■ Texte source:
++++

Depuis que le recyclage a fait ses débuts il y a presque 20 ans, une question résonnait dans la tête des joueurs tenant en main cette mécanique. Une question éternelle et persistante qui pouvait décider de la partie.

Si vous avez déjà pu jouer une partie d’Amonkhet, alors peut-être que vous aussi, vous avez déjà ressenti les prémices de cette décision difficile. Quand vous testez votre nouveau deck Standard ou contemplez le tour trois d’une partie en Limité, vous avez peut-être médité sur cette question. Cette question finalement très simple.

"Devrais-je recycler cette carte ?"

Cette question revient à la conscience collective à peu près aussi souvent que le recyclage lui-même. Tout ça pour dire : il est de retour !

Mis à part les ruses utilisant le cimetière et les déclencheurs par recyclage comme le Havre de drakôns, le recyclage tourne plus ou moins autour d’une question centrale : que vais-je préférer tenir en main - cette carte-ci ou une autre carte aléatoire de ma bibliothèque ? C’est la base de la décision que vous prenez ici.

Et comme toute décision dans Magic, elle peut avoir des répercussions considérables.

++++

■ Données enregistrées:
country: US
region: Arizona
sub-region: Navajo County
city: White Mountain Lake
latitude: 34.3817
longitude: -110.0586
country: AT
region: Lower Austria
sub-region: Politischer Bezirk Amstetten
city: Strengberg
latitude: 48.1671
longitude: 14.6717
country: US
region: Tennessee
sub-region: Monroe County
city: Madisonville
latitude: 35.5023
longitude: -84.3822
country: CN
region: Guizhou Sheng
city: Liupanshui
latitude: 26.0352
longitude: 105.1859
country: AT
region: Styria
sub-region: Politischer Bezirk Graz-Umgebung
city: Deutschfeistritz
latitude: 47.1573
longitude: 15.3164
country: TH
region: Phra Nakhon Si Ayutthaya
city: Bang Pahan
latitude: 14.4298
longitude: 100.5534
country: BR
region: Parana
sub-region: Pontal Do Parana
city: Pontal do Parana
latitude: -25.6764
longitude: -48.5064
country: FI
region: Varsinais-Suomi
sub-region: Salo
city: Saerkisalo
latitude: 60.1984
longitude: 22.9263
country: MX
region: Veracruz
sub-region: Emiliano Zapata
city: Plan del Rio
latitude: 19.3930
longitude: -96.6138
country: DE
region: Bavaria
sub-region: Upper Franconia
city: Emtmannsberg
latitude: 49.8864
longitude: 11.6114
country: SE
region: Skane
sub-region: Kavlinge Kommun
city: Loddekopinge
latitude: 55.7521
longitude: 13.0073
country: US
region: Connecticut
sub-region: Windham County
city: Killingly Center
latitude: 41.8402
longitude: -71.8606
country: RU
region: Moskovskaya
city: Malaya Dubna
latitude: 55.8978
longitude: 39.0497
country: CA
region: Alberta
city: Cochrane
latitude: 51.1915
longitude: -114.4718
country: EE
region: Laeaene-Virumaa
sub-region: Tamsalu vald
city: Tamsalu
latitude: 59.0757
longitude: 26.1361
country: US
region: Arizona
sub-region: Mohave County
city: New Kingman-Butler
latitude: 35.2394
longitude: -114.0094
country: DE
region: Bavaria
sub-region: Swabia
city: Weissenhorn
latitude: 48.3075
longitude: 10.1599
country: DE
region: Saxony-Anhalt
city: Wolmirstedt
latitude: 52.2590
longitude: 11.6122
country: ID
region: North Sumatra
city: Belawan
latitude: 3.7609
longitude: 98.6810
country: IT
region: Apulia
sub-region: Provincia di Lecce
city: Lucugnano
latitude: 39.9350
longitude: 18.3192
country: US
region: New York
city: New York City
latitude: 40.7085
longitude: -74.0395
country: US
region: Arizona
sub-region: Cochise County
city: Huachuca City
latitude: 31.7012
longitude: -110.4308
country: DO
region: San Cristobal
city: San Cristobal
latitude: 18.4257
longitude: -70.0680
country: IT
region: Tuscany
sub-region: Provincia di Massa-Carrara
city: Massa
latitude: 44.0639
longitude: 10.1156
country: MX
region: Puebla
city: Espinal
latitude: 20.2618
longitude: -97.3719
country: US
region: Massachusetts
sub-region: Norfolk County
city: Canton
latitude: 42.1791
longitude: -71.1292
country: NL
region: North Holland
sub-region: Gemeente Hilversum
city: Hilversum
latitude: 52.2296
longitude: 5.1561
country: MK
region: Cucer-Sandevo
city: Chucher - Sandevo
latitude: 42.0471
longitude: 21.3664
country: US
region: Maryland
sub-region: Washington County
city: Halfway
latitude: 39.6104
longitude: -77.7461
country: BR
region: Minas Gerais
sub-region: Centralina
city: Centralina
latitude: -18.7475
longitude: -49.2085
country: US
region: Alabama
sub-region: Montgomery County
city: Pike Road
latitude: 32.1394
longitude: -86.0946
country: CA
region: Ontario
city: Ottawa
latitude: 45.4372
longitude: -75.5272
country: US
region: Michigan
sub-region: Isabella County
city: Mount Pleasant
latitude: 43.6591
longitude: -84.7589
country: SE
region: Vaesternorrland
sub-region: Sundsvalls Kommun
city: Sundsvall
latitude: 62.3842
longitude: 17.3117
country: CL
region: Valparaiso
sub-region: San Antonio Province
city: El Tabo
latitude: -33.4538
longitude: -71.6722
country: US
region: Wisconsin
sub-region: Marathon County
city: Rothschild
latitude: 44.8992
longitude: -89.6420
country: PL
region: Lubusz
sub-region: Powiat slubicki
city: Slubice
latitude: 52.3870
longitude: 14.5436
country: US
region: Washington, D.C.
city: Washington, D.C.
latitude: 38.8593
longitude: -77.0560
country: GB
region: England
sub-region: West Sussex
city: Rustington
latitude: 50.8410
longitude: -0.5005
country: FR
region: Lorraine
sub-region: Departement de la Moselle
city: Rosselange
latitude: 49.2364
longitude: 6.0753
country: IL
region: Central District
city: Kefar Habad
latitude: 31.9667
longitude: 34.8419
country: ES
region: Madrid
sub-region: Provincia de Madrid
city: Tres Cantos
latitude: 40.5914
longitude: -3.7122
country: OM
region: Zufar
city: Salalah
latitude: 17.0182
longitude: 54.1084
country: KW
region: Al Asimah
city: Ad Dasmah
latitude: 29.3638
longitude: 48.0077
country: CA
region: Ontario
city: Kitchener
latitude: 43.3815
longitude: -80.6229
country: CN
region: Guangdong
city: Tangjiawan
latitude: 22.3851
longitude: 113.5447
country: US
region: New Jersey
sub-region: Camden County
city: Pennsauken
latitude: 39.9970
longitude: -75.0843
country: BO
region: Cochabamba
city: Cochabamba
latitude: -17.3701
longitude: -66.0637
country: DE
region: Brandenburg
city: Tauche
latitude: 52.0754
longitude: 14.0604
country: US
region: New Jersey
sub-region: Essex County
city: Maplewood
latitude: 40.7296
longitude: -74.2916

++++

D'après le texte source sur le recyclage, depuis combien de temps environ cette mécanique existe-t-elle ? Appuyez-vous uniquement sur le texte source, s'il vous plaît, et non sur les enregistrements.

Depuis presque 20 ans.